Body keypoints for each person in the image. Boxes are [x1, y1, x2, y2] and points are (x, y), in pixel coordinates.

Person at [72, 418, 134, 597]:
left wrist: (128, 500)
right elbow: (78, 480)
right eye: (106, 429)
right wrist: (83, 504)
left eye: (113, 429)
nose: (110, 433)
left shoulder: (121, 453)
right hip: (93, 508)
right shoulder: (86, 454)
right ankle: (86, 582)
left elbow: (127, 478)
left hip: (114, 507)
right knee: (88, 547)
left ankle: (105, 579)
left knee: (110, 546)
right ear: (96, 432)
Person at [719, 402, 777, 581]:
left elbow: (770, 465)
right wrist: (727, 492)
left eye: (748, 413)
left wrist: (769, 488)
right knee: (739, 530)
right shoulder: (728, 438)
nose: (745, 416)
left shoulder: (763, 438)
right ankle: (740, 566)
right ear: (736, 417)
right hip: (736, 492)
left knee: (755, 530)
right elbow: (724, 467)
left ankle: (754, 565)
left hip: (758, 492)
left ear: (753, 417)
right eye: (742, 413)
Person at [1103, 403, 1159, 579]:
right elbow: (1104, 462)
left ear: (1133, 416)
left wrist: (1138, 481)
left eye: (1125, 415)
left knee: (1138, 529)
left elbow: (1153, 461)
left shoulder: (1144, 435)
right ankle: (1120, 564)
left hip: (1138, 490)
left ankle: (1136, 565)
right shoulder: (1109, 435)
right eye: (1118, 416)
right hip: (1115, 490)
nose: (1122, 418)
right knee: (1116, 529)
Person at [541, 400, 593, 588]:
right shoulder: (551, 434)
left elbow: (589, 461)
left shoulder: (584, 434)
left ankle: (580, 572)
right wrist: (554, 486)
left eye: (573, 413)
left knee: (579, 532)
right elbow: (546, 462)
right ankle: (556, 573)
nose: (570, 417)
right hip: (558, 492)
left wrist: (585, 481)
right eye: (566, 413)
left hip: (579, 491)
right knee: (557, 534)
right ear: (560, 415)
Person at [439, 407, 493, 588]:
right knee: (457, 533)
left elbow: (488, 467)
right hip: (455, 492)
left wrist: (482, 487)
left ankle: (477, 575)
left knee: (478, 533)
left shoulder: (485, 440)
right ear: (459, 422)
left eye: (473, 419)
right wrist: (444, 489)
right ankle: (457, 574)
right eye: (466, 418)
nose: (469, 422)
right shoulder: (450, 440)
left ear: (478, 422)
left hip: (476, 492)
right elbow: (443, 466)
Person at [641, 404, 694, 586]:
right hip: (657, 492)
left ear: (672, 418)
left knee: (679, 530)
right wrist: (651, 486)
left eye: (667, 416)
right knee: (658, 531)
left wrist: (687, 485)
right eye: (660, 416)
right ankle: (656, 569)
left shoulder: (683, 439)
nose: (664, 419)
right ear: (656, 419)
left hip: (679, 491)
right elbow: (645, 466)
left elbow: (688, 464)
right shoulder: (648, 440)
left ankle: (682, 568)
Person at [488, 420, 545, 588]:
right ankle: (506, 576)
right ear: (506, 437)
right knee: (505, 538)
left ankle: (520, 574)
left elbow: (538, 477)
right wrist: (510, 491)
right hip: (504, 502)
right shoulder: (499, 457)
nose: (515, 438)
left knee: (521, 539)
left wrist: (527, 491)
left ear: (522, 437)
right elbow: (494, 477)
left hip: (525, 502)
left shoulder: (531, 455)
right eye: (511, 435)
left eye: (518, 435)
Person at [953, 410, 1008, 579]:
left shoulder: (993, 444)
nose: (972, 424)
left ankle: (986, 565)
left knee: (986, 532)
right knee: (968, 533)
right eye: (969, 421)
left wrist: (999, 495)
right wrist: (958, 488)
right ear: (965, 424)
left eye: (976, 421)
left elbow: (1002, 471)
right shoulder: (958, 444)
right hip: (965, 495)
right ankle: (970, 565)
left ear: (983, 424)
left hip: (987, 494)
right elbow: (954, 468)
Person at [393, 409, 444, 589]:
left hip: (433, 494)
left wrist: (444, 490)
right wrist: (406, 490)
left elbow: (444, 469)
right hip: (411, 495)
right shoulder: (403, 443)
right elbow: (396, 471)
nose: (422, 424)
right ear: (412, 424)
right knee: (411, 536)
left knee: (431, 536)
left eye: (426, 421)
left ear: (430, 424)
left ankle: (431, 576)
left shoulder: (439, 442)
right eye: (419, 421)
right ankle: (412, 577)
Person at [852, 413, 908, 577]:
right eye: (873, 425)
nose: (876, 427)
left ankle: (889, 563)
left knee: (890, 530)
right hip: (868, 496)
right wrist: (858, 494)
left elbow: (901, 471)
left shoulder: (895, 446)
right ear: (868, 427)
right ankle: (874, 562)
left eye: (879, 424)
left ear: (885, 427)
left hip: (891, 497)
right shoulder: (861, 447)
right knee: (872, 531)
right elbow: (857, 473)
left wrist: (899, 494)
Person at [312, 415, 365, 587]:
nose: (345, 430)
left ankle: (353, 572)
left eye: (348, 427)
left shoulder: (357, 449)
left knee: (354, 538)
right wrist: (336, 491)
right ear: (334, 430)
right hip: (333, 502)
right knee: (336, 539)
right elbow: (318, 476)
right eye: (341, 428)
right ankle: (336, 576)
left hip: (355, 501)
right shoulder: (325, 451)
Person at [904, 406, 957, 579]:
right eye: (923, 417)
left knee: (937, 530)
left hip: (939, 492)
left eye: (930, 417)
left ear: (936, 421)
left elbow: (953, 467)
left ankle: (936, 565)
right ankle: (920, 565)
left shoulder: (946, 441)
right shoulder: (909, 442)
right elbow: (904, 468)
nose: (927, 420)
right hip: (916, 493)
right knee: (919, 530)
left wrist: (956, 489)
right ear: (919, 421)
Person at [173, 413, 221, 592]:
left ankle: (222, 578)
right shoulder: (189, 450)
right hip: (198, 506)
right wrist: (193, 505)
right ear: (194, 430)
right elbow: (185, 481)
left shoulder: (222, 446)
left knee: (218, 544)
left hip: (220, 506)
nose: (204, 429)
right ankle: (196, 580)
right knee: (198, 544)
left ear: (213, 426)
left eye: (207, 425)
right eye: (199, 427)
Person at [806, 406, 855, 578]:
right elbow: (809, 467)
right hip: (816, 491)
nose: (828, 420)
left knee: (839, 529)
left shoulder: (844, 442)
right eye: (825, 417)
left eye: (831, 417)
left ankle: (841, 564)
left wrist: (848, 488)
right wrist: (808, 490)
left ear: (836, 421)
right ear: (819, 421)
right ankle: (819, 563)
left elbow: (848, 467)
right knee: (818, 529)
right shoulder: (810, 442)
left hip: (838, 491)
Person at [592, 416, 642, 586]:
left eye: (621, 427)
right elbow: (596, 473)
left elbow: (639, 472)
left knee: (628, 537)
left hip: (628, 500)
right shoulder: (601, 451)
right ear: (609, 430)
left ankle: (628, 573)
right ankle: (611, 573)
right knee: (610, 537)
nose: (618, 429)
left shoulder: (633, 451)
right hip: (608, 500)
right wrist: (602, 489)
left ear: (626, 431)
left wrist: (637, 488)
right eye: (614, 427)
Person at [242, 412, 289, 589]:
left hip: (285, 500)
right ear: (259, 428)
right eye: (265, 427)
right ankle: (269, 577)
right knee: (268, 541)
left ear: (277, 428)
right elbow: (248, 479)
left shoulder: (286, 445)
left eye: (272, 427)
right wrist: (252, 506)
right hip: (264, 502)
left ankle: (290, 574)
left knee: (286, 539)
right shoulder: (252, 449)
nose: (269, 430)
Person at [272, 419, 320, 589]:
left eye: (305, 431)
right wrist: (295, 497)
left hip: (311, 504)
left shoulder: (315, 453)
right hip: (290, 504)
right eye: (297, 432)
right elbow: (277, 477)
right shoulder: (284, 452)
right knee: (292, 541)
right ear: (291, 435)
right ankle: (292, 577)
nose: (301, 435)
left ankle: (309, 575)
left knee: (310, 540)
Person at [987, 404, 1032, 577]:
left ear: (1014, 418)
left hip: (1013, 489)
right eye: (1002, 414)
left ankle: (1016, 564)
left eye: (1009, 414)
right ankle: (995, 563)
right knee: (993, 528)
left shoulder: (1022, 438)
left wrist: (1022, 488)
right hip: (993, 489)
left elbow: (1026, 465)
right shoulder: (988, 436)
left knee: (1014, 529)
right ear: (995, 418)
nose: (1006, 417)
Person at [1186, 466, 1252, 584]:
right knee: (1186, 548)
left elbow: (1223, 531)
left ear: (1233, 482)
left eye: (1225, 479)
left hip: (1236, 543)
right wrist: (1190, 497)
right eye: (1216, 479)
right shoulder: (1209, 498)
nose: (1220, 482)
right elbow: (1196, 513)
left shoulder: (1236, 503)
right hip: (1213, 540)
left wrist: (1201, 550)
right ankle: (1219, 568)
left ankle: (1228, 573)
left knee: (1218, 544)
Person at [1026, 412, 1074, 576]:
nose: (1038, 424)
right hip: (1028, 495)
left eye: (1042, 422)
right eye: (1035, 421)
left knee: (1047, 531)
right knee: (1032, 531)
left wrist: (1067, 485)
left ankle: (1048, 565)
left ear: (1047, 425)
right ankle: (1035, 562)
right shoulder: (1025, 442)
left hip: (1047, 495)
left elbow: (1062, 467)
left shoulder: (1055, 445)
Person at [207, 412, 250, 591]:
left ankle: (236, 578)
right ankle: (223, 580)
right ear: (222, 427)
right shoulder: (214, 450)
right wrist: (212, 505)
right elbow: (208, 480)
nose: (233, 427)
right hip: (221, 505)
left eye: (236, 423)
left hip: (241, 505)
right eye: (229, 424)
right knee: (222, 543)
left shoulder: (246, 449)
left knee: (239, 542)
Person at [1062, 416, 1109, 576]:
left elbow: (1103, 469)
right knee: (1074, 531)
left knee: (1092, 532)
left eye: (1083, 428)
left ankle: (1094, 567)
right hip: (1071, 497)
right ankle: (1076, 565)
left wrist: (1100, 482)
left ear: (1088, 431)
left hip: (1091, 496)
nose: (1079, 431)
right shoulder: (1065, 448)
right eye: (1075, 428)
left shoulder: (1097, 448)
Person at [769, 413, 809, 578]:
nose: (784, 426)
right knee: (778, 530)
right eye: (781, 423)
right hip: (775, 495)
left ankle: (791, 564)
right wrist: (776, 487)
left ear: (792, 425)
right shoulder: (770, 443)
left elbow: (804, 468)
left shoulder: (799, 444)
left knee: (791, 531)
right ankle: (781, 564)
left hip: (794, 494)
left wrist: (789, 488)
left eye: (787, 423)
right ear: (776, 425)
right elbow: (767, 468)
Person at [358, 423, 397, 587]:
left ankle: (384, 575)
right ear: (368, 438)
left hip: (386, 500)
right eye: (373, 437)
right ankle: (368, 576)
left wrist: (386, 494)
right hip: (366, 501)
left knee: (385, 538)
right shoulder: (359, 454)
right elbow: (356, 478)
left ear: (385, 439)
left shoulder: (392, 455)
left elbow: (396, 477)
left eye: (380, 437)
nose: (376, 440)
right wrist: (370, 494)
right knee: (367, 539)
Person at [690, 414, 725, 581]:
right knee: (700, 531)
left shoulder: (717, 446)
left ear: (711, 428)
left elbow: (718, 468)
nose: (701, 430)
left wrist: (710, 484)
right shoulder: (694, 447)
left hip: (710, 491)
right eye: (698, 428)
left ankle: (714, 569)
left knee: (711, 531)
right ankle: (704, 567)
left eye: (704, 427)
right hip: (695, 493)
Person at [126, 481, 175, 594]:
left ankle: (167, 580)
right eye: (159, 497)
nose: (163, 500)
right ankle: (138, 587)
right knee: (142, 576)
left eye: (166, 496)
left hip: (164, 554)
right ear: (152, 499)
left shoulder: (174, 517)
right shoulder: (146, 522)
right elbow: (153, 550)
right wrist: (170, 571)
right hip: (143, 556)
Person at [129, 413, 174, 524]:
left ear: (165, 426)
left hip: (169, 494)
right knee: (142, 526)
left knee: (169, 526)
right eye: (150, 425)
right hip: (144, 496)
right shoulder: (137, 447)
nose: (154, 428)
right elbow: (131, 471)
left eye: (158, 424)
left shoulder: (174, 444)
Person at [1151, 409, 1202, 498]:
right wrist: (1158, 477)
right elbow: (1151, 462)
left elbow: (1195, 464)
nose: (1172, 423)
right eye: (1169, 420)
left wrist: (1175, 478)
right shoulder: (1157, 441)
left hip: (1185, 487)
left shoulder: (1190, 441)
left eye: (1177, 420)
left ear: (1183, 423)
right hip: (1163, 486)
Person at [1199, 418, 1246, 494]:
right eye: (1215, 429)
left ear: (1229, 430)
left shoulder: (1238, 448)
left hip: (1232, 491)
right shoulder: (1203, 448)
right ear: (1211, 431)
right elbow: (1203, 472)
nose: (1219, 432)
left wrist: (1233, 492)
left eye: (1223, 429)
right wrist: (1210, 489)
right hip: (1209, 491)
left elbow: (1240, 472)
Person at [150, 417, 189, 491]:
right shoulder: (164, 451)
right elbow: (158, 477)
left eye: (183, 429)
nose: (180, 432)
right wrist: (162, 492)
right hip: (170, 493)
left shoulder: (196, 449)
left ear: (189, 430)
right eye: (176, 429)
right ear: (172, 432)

WHAT YOU WILL DO
Everything from the line containing "left elbow: (688, 464)" through the line containing "right eye: (873, 425)" in the material above should be retyped exactly, both ends included, and nothing more.

EXPECTED ANSWER
left elbow: (688, 464)
right shoulder: (648, 440)
left ankle: (682, 568)
Person at [488, 420, 545, 588]:
right ankle: (506, 576)
right ear: (506, 437)
right knee: (505, 538)
left ankle: (520, 574)
left elbow: (538, 477)
right wrist: (510, 491)
right hip: (504, 502)
right shoulder: (499, 457)
nose: (515, 438)
left knee: (521, 539)
left wrist: (527, 491)
left ear: (522, 437)
right elbow: (494, 477)
left hip: (525, 502)
left shoulder: (531, 455)
right eye: (511, 435)
left eye: (518, 435)
Person at [953, 410, 1008, 579]:
left shoulder: (993, 444)
nose: (972, 424)
left ankle: (986, 565)
left knee: (986, 532)
right knee: (968, 533)
right eye: (969, 421)
left wrist: (999, 495)
right wrist: (958, 488)
right ear: (965, 424)
left eye: (976, 421)
left elbow: (1002, 471)
right shoulder: (958, 444)
right hip: (965, 495)
right ankle: (970, 565)
left ear: (983, 424)
left hip: (987, 494)
right elbow: (954, 468)
Person at [393, 409, 444, 589]:
left hip: (433, 494)
left wrist: (444, 490)
right wrist: (406, 490)
left elbow: (444, 469)
right hip: (411, 495)
right shoulder: (403, 443)
right elbow: (396, 471)
nose: (422, 424)
right ear: (412, 424)
right knee: (411, 536)
left knee: (431, 536)
left eye: (426, 421)
left ear: (430, 424)
left ankle: (431, 576)
left shoulder: (439, 442)
right eye: (419, 421)
right ankle: (412, 577)
Person at [852, 413, 908, 577]:
right eye: (873, 425)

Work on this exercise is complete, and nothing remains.